A: I was born and raised in the San Francisco Bay area, so I’m a Northern California native. I’ve been singing all my life really. In fifth grade, one of my very good friends, who remains my only close friend from middle school, was like do you want to audition for the school musical with me? It was Fiddler on the Roof and I was like, okay why not. I just fell in love with it.
Q: Where did you go to college?
A: I went to Texas State for Musical Theatre for a couple of years and then I moved here (Orange County) about a year and a half ago.
Q: The arts are often viewed as unstable. How does your family feel about your career choice?
A: My family is incredibly supportive. I’ve been very lucky in that way. My parents are actually financial consultants. So they’re not artists at all. But my sister works in fashion. She’s much older then I am. So we’re both artistic people, and they [my parents] have been very supportive ever since I was young. They have always encouraged me to do what I love.
Q: How has the OC experience measure up against your expectations?
A: It is a lot richer in theatre then I thought it was. I’m from Northern California and kind of had this internal hatred of Southern California [jokingly]; it was just ingrained within me. Also I always thought of it as a film and television area. When I moved here, there were a lot more opportunities then I realized, especially in Orange County –lots of opportunities and lots of great companies.
Q: Looking young was a clear asset in the show Loch Ness. Has it ever been a burden?
A: Slightly, there is one show I went in for a little while ago. The director asked me if I was even over 18, and I was like, “Yeah! I just look younger. And he was like, “Its too bad because you’re too old for the 8 year old girl but too young for the rest of the ensemble.” But I know it’s only a benefit because I can play young for a long time; I can play teenagers for a long time, and when I out grow that, I’ll play adults, and it just means I can work longer. Ultimately it’s a benefit, and I’m glad to look young and grateful.
Q: You mentioned that you are moving away soon. Why is that?
A: I think there is a lot that is in LA, which is why I’m moving there. It’s just closer to so many auditions. So it’s going to be closer to everything.
Q: What was it like working on Loch Ness?
A: Working on Loch Ness is one of the coolest things I’ve ever worked on.
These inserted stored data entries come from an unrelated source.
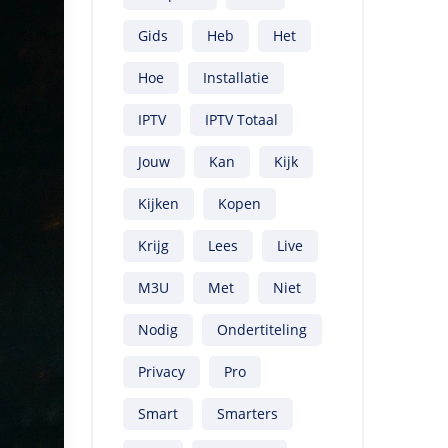
Gids
Heb
Het
Hoe
Installatie
IPTV
IPTV Totaal
Jouw
Kan
Kijk
Kijken
Kopen
Krijg
Lees
Live
M3U
Met
Niet
Nodig
Ondertiteling
Privacy
Pro
Smart
Smarters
I didn’t know if getting casted was going to work out because I was going on a family vacation to Europe right when they were doing callbacks. I emailed them and was like, “I can’t make call backs, and I can only make one day of auditions. I don’t know if it’s going to work.”
Q: And they were ok with that?
A: I kind of went in and did auditions and call backs all in the same hour. Then I flew across the world, and they called me when I was in London. I had just finished seeing Once when I was in London –one of my favorite shows. I was on this love of theatre high, and then they called me and said we want you to do Loch Ness, and it was like the best night ever.
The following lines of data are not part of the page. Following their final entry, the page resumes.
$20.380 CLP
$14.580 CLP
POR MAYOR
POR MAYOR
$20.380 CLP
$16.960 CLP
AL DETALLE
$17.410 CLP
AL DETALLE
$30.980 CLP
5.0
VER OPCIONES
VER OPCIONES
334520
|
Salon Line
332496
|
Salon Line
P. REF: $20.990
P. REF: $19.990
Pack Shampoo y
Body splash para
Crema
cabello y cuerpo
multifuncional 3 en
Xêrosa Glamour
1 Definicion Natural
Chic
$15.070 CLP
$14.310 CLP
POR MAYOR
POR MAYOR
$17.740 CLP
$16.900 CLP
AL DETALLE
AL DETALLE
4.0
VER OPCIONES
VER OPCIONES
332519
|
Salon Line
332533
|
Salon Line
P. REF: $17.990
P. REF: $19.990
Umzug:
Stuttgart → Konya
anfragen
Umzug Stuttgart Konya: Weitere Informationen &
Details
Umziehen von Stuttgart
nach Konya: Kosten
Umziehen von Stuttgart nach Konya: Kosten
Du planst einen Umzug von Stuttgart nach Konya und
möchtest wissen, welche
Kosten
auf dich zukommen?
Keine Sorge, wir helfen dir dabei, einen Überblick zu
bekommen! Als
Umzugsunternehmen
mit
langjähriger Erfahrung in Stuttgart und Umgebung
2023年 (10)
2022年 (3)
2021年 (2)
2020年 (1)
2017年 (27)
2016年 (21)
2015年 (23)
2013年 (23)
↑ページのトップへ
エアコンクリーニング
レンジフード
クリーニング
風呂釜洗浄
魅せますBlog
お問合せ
Q:What was it like creating this character?
A: First of all Marshall Pailet, who co-wrote and directed it, is incredible. So brilliant, so talented and one of the best directors I’ve ever worked with. He’s so open to what you want to bring to the part. He’s so open to working with all of your ideas, just very flexible and very easy going.
Q: How do you feel knowing that you may not play Haley again?
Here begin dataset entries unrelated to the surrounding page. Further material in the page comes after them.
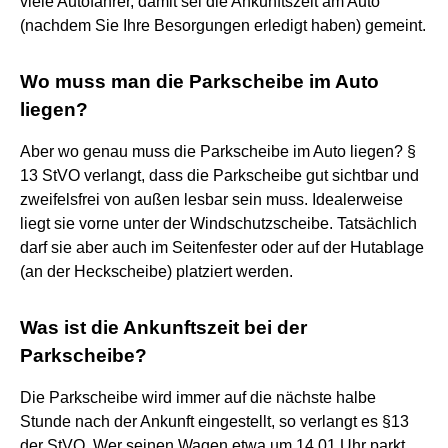
viele Autofahrer, damit sei die Ankunftszeit am Auto
(nachdem Sie Ihre Besorgungen erledigt haben) gemeint.
Wo muss man die Parkscheibe im Auto
liegen?
Aber wo genau muss die Parkscheibe im Auto liegen? §
13 StVO verlangt, dass die Parkscheibe gut sichtbar und
zweifelsfrei von außen lesbar sein muss. Idealerweise
liegt sie vorne unter der Windschutzscheibe. Tatsächlich
darf sie aber auch im Seitenfester oder auf der Hutablage
(an der Heckscheibe) platziert werden.
Was ist die Ankunftszeit bei der
Parkscheibe?
Die Parkscheibe wird immer auf die nächste halbe
Stunde nach der Ankunft eingestellt, so verlangt es §13
der StVO. Wer seinen Wagen etwa um 14.01 Uhr parkt,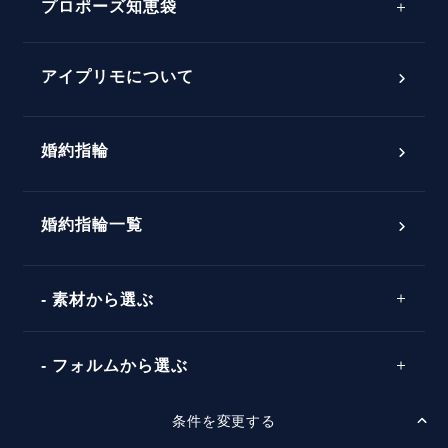
プロポーズ知恵袋
スペシャルプロポーズイベント
プロポーズアイテム
アイプリモについて
プロポーズ意識調査結果一覧
婚約指輪
婚約指輪選び方ガイド
おすすめの婚約指輪
ダイヤモンドの品質とは？
®
パーフェクトプロポーズリング
婚約指輪一覧
素材から選ぶ
プロポーズの方法
プロポーズシチュエーション診断
プラチナ
タイミング
フォルムから選ぶ
婚約指輪マッチング診断
イエローゴールド
プレゼント
プロポーズプラン検索
条件を変更する
ストレートライン
セッティングから選ぶ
A: It is sad. If they do the show again, I’d love to be a part of it. But I may or may not outgrow it. If they re-mount it, it could be years from now. But I feel great being the first to do it. So I feel good leaving a dent in that show. I have so much faith in the writing team and what they are going to do with it. Where ever it goes from here, it’s going to be great.
Q: What was the hardest part of doing this show?
A: It was very physically demanding show. In some ways I had it easy because I got to sit down on the box and they pushed me around on the box. But playing a 12 year old was so much work. Children have so much energy I do not have. Everything was just so high energy and so high stakes the whole time. Vocally the character was draining, not singing wise but speaking wise. She kind of shouts in a higher register. It was really exhausting. It felt like it was a work out every night.